2023-04-04

EU is looking for strong measures to stem China

Alarmed by China’s blockade of Lithuania over the Baltic member country’s deepening ties with Taiwan, Brussels wants to get tougher with Beijing over an economic and trading relationship that it says has become increasingly unbalanced. Looking for strong measures, is there any credible option on the table?

Namechecking this week’s political agreement to create a so-called anti-coercion instrument in a speech in Brussels on Thursday, Commission President von der Leyen reportedly said: “We now need the unity at EU level for a bolder and faster use of those instruments when they are required and a more assertive approach to enforcement“.

According to Politico, the new rules will empower the Commission to investigate whether coercion has happened and to propose countermeasures, handing the executive competence in the making of foreign policy.

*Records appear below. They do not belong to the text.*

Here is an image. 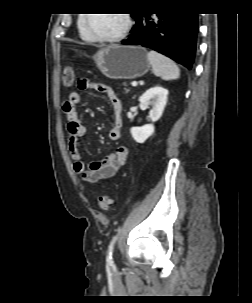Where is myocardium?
Returning a JSON list of instances; mask_svg holds the SVG:
<instances>
[{
    "mask_svg": "<svg viewBox=\"0 0 252 303\" xmlns=\"http://www.w3.org/2000/svg\"><path fill=\"white\" fill-rule=\"evenodd\" d=\"M123 15L125 17V26L120 32H118L116 34L109 35V36H102V35H97V34L91 33L88 29L89 17H86L83 19V31H84L86 37H88L89 39H92V40L104 41V42H115V41L121 40L128 34V32L130 31L132 24H133L132 16L130 13H124Z\"/></svg>",
    "mask_w": 252,
    "mask_h": 303,
    "instance_id": "obj_1",
    "label": "myocardium"
}]
</instances>
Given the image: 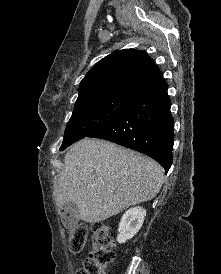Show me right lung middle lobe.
I'll use <instances>...</instances> for the list:
<instances>
[{
    "instance_id": "dd1d6c3e",
    "label": "right lung middle lobe",
    "mask_w": 221,
    "mask_h": 274,
    "mask_svg": "<svg viewBox=\"0 0 221 274\" xmlns=\"http://www.w3.org/2000/svg\"><path fill=\"white\" fill-rule=\"evenodd\" d=\"M132 99L122 97H93L77 100L67 124L63 143L64 150L72 143L88 137L121 112Z\"/></svg>"
}]
</instances>
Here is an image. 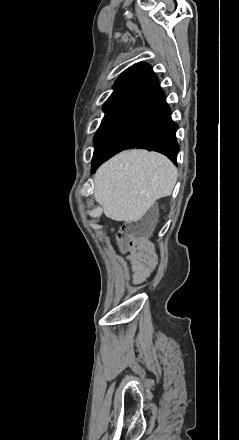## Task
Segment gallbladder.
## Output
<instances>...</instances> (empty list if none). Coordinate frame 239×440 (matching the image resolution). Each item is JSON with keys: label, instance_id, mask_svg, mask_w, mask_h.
<instances>
[{"label": "gallbladder", "instance_id": "obj_1", "mask_svg": "<svg viewBox=\"0 0 239 440\" xmlns=\"http://www.w3.org/2000/svg\"><path fill=\"white\" fill-rule=\"evenodd\" d=\"M152 210H153V208H151V210H149L148 214H146V216H145V224H146V226H151V224H150V216H151Z\"/></svg>", "mask_w": 239, "mask_h": 440}]
</instances>
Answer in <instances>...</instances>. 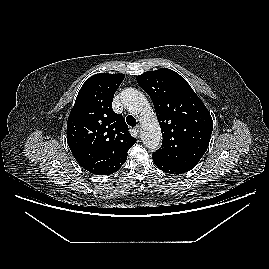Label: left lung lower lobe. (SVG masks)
Listing matches in <instances>:
<instances>
[{
  "label": "left lung lower lobe",
  "mask_w": 269,
  "mask_h": 269,
  "mask_svg": "<svg viewBox=\"0 0 269 269\" xmlns=\"http://www.w3.org/2000/svg\"><path fill=\"white\" fill-rule=\"evenodd\" d=\"M155 165L162 171L170 174H181L190 171L192 168L182 167V166H174L167 164L156 157H152Z\"/></svg>",
  "instance_id": "1"
}]
</instances>
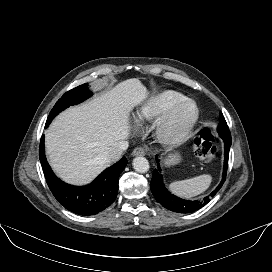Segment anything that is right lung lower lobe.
Returning <instances> with one entry per match:
<instances>
[{
    "label": "right lung lower lobe",
    "instance_id": "98d812e1",
    "mask_svg": "<svg viewBox=\"0 0 272 272\" xmlns=\"http://www.w3.org/2000/svg\"><path fill=\"white\" fill-rule=\"evenodd\" d=\"M39 157L47 184L54 197L67 210L84 216L97 214L114 202L118 192L119 175L127 165V159L123 157L104 170L90 185L76 187L61 181L51 170L45 156L44 136L40 142Z\"/></svg>",
    "mask_w": 272,
    "mask_h": 272
}]
</instances>
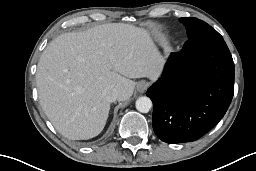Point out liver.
Returning <instances> with one entry per match:
<instances>
[{
	"instance_id": "obj_1",
	"label": "liver",
	"mask_w": 256,
	"mask_h": 171,
	"mask_svg": "<svg viewBox=\"0 0 256 171\" xmlns=\"http://www.w3.org/2000/svg\"><path fill=\"white\" fill-rule=\"evenodd\" d=\"M164 59L144 28L110 23L59 35L37 66L40 104L56 130L71 140L101 133L110 110L102 91L117 89L129 99L135 78L155 79Z\"/></svg>"
}]
</instances>
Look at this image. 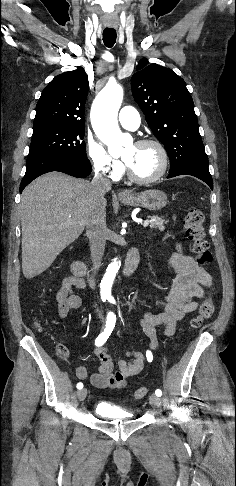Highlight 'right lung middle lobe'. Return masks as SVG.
I'll return each instance as SVG.
<instances>
[{
  "label": "right lung middle lobe",
  "instance_id": "obj_1",
  "mask_svg": "<svg viewBox=\"0 0 236 486\" xmlns=\"http://www.w3.org/2000/svg\"><path fill=\"white\" fill-rule=\"evenodd\" d=\"M83 137L84 127L57 125L33 127L28 157L54 155L87 158Z\"/></svg>",
  "mask_w": 236,
  "mask_h": 486
}]
</instances>
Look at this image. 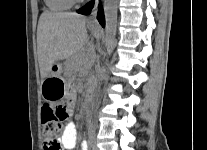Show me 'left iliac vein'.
<instances>
[{
  "label": "left iliac vein",
  "mask_w": 207,
  "mask_h": 150,
  "mask_svg": "<svg viewBox=\"0 0 207 150\" xmlns=\"http://www.w3.org/2000/svg\"><path fill=\"white\" fill-rule=\"evenodd\" d=\"M90 150H98V148H97V146H96L94 141L91 142Z\"/></svg>",
  "instance_id": "left-iliac-vein-1"
}]
</instances>
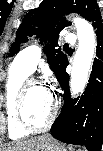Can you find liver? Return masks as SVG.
<instances>
[{
  "label": "liver",
  "instance_id": "obj_1",
  "mask_svg": "<svg viewBox=\"0 0 103 151\" xmlns=\"http://www.w3.org/2000/svg\"><path fill=\"white\" fill-rule=\"evenodd\" d=\"M39 137L30 138L28 140H23L16 142L9 146L5 151H32L36 141Z\"/></svg>",
  "mask_w": 103,
  "mask_h": 151
}]
</instances>
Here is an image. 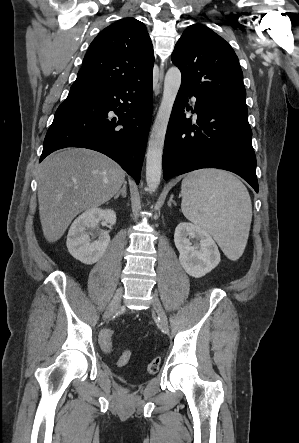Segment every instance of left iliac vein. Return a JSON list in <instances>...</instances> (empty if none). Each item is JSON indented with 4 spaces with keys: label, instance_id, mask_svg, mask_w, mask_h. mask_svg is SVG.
<instances>
[{
    "label": "left iliac vein",
    "instance_id": "4c4485c4",
    "mask_svg": "<svg viewBox=\"0 0 299 443\" xmlns=\"http://www.w3.org/2000/svg\"><path fill=\"white\" fill-rule=\"evenodd\" d=\"M152 309L156 312V314L159 318V322H160L162 330L167 333L169 331L168 319H167L166 313H165V311H164V309L157 297H154L152 299Z\"/></svg>",
    "mask_w": 299,
    "mask_h": 443
}]
</instances>
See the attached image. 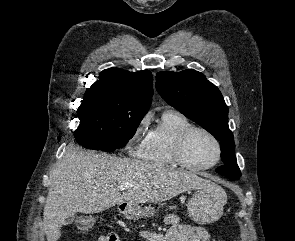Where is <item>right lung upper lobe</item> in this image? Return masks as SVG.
Here are the masks:
<instances>
[{"mask_svg": "<svg viewBox=\"0 0 295 241\" xmlns=\"http://www.w3.org/2000/svg\"><path fill=\"white\" fill-rule=\"evenodd\" d=\"M152 82L149 70L129 72L110 68L100 73L99 80L86 90L85 95L104 93L148 111L153 95Z\"/></svg>", "mask_w": 295, "mask_h": 241, "instance_id": "1", "label": "right lung upper lobe"}]
</instances>
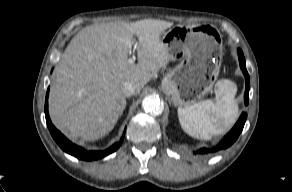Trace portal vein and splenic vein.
<instances>
[{"label":"portal vein and splenic vein","instance_id":"obj_1","mask_svg":"<svg viewBox=\"0 0 292 192\" xmlns=\"http://www.w3.org/2000/svg\"><path fill=\"white\" fill-rule=\"evenodd\" d=\"M134 61H135V58L134 57H131V58L128 59V62L130 64H134Z\"/></svg>","mask_w":292,"mask_h":192}]
</instances>
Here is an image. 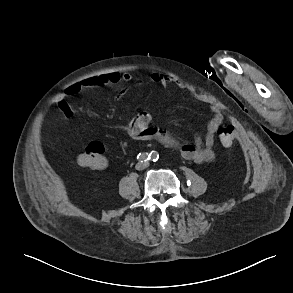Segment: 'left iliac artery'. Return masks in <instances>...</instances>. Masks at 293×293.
<instances>
[{
	"mask_svg": "<svg viewBox=\"0 0 293 293\" xmlns=\"http://www.w3.org/2000/svg\"><path fill=\"white\" fill-rule=\"evenodd\" d=\"M150 159L152 161H154V162L157 161L159 159L158 152L157 151H151V153H150Z\"/></svg>",
	"mask_w": 293,
	"mask_h": 293,
	"instance_id": "1",
	"label": "left iliac artery"
}]
</instances>
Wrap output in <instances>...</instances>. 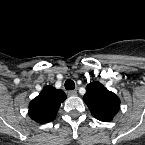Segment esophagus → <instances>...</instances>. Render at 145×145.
Wrapping results in <instances>:
<instances>
[{
  "mask_svg": "<svg viewBox=\"0 0 145 145\" xmlns=\"http://www.w3.org/2000/svg\"><path fill=\"white\" fill-rule=\"evenodd\" d=\"M67 94H68L69 96H76V95H77V90H69V91L67 92Z\"/></svg>",
  "mask_w": 145,
  "mask_h": 145,
  "instance_id": "34e87169",
  "label": "esophagus"
}]
</instances>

Countermeasures that the Commission could deploy include increased customs duties, intellectual property restrictions, or export controls, under a time-bound procedure lasting no more than a year.

The anti-coercion tool was originally inspired by former U.S. President Donald Trump’s imposition in 2018 of steel tariffs against the EU on national security grounds, which pushed Brussels to raise its game and seek to strengthen its own trade defenses.

As European leaders debated their response, France and others pushed to go beyond empowering the EU to impose retaliatory tariffs, paving the way for the anti-coercion instrument. This first led to an upgrade of the EU’s so-called enforcement regulation, making it possible to retaliate with tariffs when a member of the WTO is uncooperative when a case is brought against them.

Powers “are no longer thinking in WTO time, they are thinking geopolitical time. And therefore in geopolitical time, what they’re doing is each of them is protecting their own interests by adopting measures that it seems they see as fit“, said Geraldo Vidigal, a former WTO lawyer and an international trade law lecturer at the University of Amsterdam.

The crux of the matter is that the anti-coercion instrument should be credible enough never to have to be used. Its greatest power is its deterrent effect.